それを風音は生ゴミを見るような目で見た後、すぐにクラーケンたちへと視線を向けた。弟の気持ち悪い姿が見るに耐えなかったのだ。しかし、その姿にしたのは風音だった。実は直樹に非はなかった。
(さてっと、どうするかな)
今も目の前で戦艦がクラーケンへと変じていっている。
昨日見たものとほぼ同じサイズのクラーケンと、それより二回りは大きいクラーケンがそこにいる。それはスケルトンジェネラルのいた軍艦が変わった魔物で、ウィンドウの表記はジェネラルクラーケンとなっていた。ジェネラルの表記がスケルトンと違い、頭に来ているがその理由は分からない。
また、右側の戦艦を攻撃していた狂い鬼はダークオーガ軍団の召喚を一旦解除しているようだった。そして自分は空を飛びながらアタックを仕掛けている。なお、元々狂い鬼たちは船そのものにもダメージを与えていたために、変身後のクラーケンにもそのダメージは継続しているようである。
(あー、船の方をもっと叩いておくべきだったかなぁ)
メガビームを使えばかなりのダメージ量になった筈だが、もう後の祭りである。また、他のメンバーはすでに水晶ガレー船へと戻って、遠距離攻撃可能な者は牽制攻撃を与えていた。
「どうする風音?」
近付いてきた弓花の言葉に、風音が「うーん」と唸って少し考えた後「よしアレをやろう」と口にした。そしてその意図は『情報連携』を通じて弓花にも伝わる。
「了解。本チャンでは初めてか」
そして弓花も頷き、手のひらからヌラリと刃身一刀『マサムネ』を取り出した。風音もスキル『竜体化』のセットスキルを『メガビーム』から『友情タッグ』へと変更しながら、周囲に指示を飛ばす。

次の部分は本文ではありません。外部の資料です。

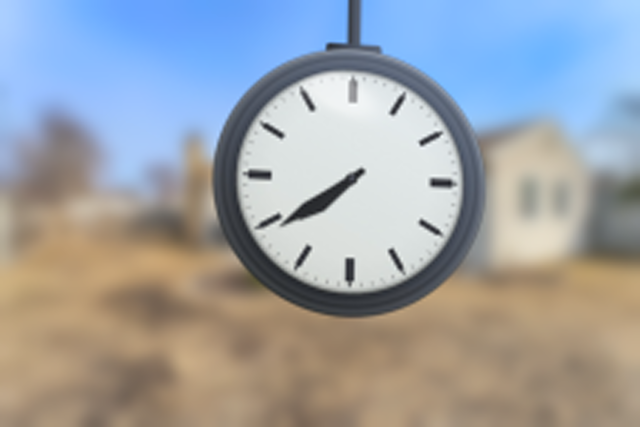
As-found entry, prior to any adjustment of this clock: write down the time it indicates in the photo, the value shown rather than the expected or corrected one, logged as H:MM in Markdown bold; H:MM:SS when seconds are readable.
**7:39**
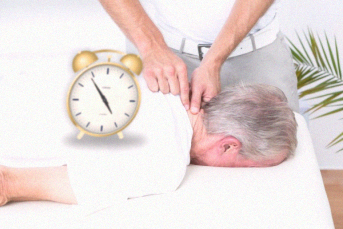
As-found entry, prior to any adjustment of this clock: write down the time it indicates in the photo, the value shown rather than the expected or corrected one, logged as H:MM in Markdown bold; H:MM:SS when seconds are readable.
**4:54**
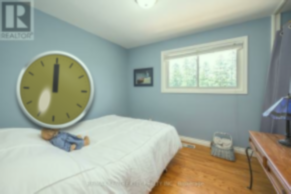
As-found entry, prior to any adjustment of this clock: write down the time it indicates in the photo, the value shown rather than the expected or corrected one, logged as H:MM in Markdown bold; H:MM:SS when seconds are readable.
**12:00**
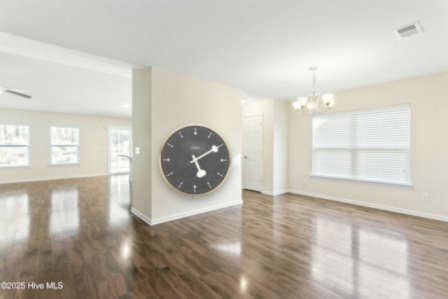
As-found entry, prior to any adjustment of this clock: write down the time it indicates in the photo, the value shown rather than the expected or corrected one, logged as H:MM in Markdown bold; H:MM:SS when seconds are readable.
**5:10**
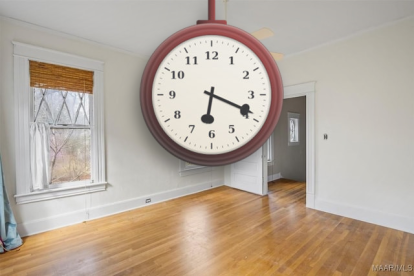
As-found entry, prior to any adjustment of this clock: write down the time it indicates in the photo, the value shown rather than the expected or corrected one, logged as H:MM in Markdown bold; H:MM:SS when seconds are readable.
**6:19**
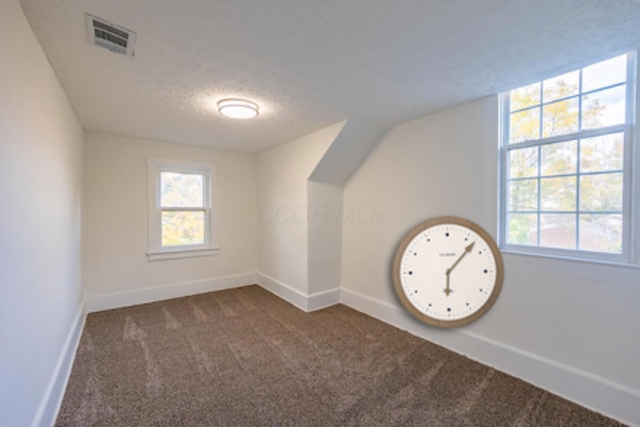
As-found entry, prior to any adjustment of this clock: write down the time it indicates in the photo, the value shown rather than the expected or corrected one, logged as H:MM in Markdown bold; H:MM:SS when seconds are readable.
**6:07**
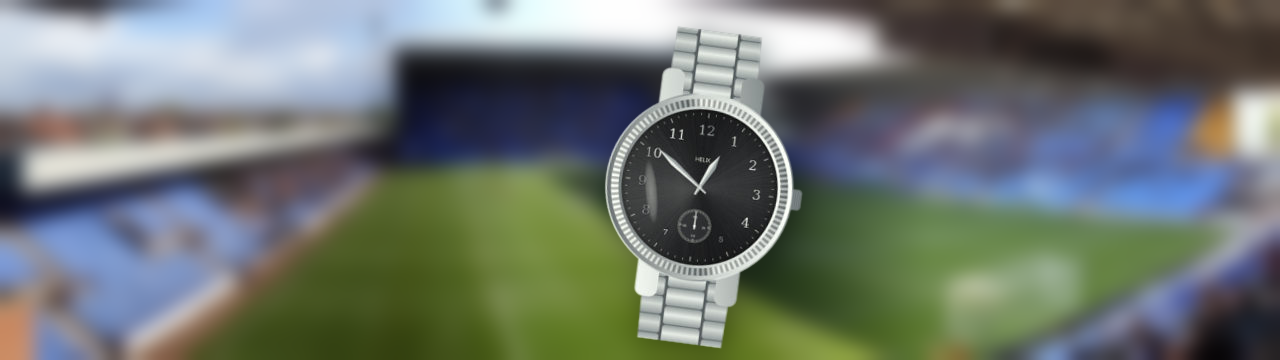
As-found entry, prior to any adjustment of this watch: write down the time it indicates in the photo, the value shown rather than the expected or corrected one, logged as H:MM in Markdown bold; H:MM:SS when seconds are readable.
**12:51**
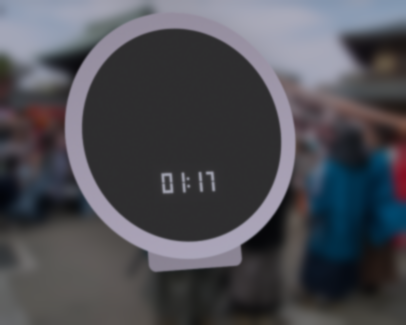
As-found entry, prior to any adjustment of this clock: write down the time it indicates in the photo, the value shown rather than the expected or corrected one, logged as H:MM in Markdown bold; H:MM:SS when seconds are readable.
**1:17**
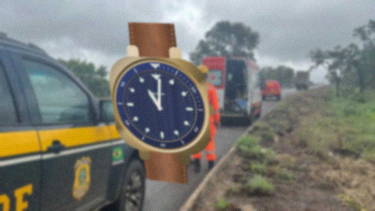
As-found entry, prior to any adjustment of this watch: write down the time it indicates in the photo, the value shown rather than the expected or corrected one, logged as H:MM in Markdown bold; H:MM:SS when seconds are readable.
**11:01**
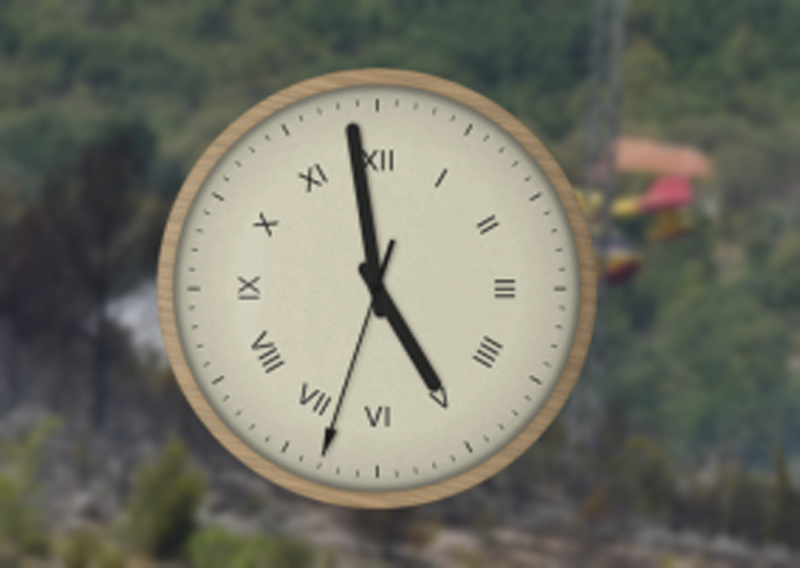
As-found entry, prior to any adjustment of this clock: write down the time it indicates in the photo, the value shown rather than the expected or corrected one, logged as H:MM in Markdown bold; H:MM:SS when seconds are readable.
**4:58:33**
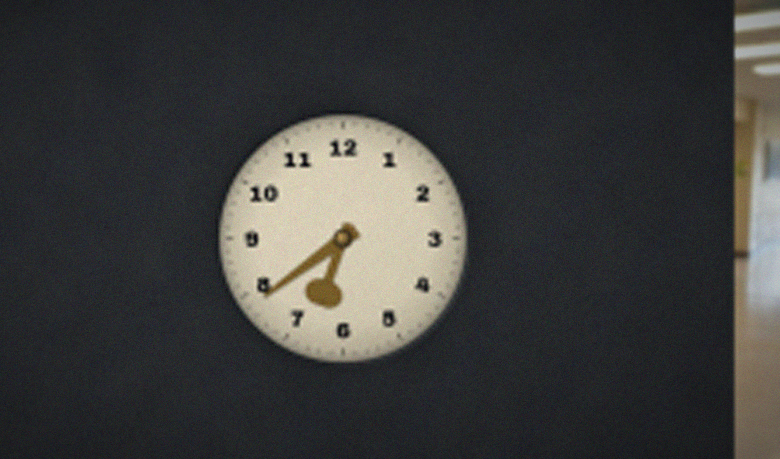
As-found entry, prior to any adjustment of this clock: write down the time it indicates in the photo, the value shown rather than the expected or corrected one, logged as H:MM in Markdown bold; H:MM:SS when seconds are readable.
**6:39**
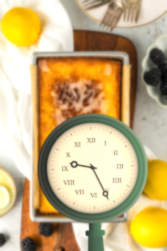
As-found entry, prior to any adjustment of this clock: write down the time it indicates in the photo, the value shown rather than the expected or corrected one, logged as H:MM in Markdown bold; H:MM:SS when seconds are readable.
**9:26**
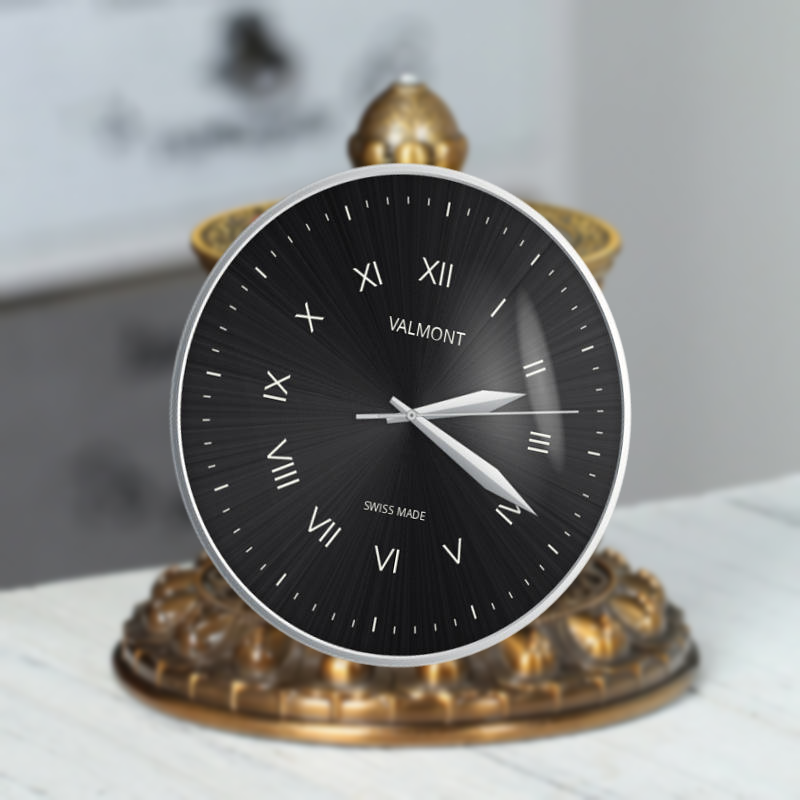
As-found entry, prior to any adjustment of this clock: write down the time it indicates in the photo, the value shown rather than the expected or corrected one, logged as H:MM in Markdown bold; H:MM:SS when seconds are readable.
**2:19:13**
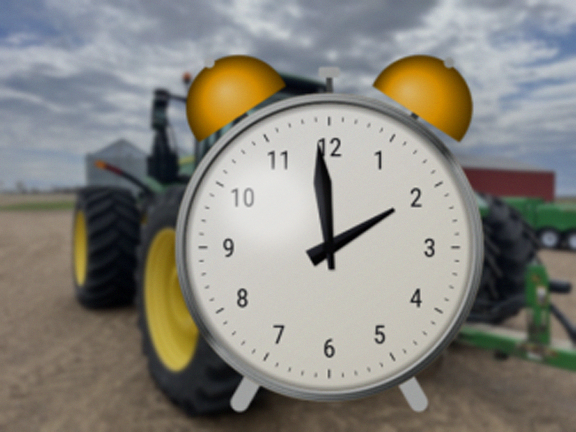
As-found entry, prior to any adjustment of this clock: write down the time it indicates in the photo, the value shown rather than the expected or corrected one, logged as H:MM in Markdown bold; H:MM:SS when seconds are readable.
**1:59**
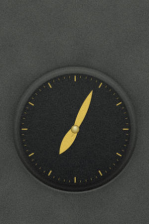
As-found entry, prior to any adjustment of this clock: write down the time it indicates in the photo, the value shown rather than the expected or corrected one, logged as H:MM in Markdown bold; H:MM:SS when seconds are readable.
**7:04**
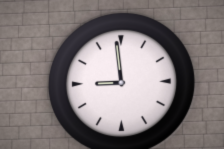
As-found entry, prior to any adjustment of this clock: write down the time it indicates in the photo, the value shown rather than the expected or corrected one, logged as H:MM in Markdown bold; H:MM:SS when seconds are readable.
**8:59**
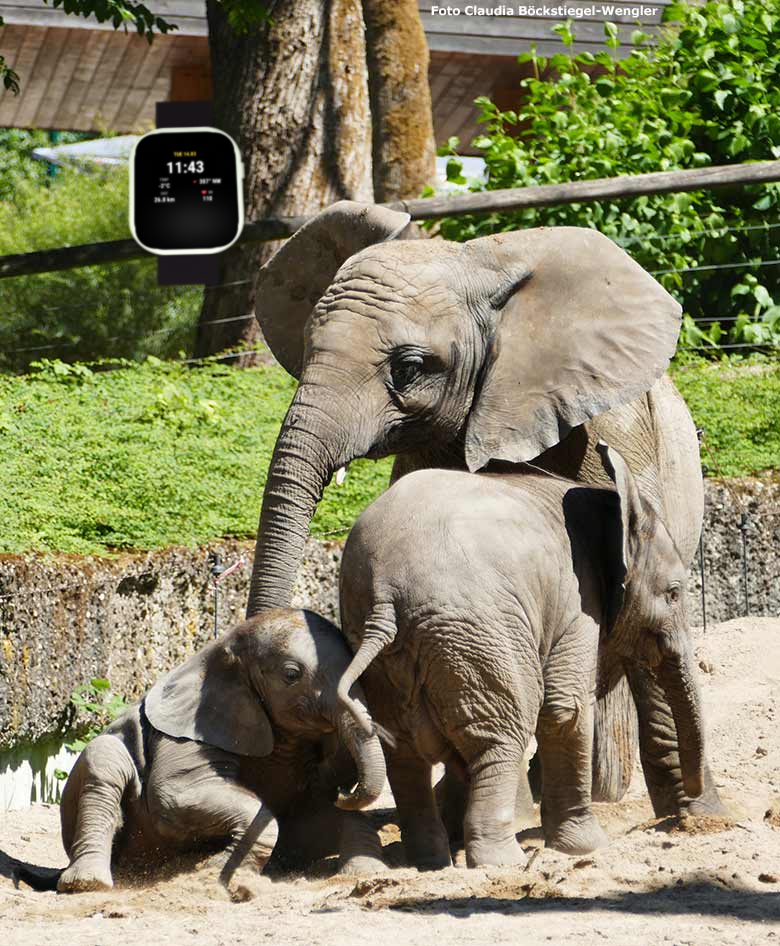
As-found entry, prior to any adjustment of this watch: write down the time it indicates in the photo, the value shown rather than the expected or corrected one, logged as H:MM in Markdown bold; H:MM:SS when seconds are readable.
**11:43**
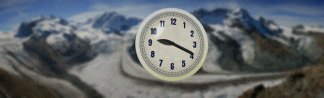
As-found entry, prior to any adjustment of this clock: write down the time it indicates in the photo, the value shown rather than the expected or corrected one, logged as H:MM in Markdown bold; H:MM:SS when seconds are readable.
**9:19**
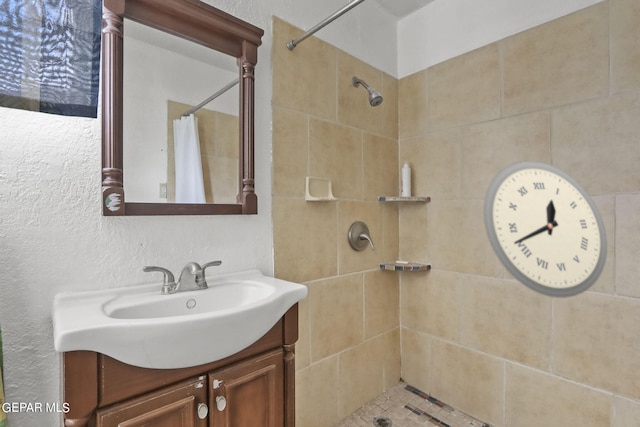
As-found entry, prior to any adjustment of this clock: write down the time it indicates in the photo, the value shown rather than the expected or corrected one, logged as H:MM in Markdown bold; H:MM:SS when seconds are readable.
**12:42**
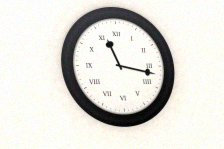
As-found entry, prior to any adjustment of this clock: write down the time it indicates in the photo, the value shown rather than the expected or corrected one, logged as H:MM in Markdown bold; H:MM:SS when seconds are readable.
**11:17**
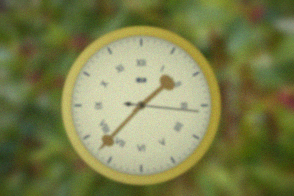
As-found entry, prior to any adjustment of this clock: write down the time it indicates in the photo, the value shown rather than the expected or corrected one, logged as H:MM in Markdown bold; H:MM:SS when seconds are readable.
**1:37:16**
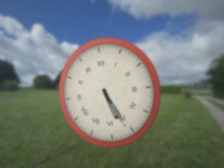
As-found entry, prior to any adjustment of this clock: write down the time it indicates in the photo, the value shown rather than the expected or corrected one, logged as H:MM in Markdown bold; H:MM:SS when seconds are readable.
**5:26**
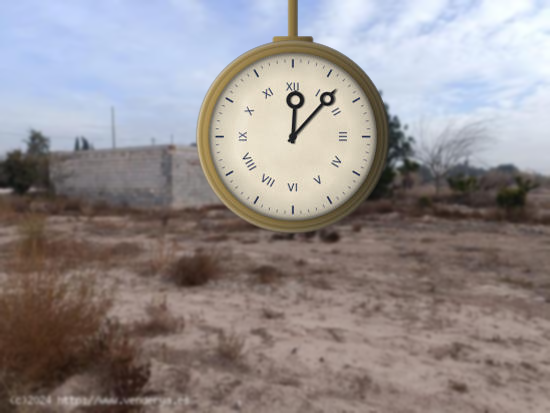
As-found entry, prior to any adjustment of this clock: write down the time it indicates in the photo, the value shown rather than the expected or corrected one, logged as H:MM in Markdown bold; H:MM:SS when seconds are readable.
**12:07**
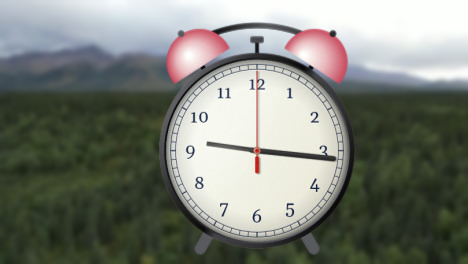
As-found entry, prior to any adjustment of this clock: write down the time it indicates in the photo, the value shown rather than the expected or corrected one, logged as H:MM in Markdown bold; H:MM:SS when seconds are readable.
**9:16:00**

「それじゃあユッコネエは竜体化で狂い鬼と共闘。私と弓花で真ん中をしとめるから、みんなは左のをお願いするよッ」
ユッコネエはその指示に若干遅れて「にゃー」と返事をする。狂い鬼との共闘よりも風音と共に戦いたいと思ったのだが、今はそんな我が侭を通す場面ではない。さらにはティアラの方も珍しく不満げな顔を風音に向けていた。
「カザネ、弓花とするんですのね?」
ティアラがブーという顔をしている。ふてくされてると言ってもいい。風音はその顔に「まあまあ」と言いながら言葉を続ける。
「ここ海面だし、ティアラのだとちょっと難しいかもしれないしさ。今回はしょーがないじゃない……ね? ティアラは次ね。次、お願いするから」
風音がティアラに「めんご」と謝る。それは珍しい光景だった。ユーイもそんなティアラの姿を見るのは初めてで目を丸くしていた。
「うー、仕方ありませんわね。次こそはわたくしとですよカザネ」
「りょーかい」
そして不満げな顔のままのティアラが後ろに下がるのを見て風音はホッと息をついてから弓花を見る。
ティアラにとって真に残念なことながら『友情タッグ』の能力は風音と弓花の方が効果が高いのである。ティアラも自分と弓花とどちらが風音と親しいかといえば弓花であるのは元々分かってはいたのだが、それが形となって現れたことで最近は少しストレスが溜まっているようだった。
「スキル『竜体化』ッ!」
ともあれ、今は戦闘中である。風音は己のスキル『竜体化』を発動させて9メートルのドラゴンへと変じていく。
「そんじゃこっちもいきますか」
風音の変化に併せて、弓花も握る刀を中心にその身体を輝かせていく。そして、刀から手からと徐々に自身を刃の塊へと変えていく。それは刃身一刀『マサムネ』による刃身一体化。凶刃イジカの使っていた能力だ。
しかし化生の巫女である弓花はイジカの変身から、さらにもう一歩を踏み出すことが出来る。
「スキル『深化』」
そして、弓花がそのスキルを発動させることでさらなる変化が訪れた。
まるで結晶化を早送りで再生しているように、その身をさらに変形していく。金属の塊が増殖していく。そうして出来上がったのは刀そのものだった。弓花は己を巨大な大太刀へと変えたのだ。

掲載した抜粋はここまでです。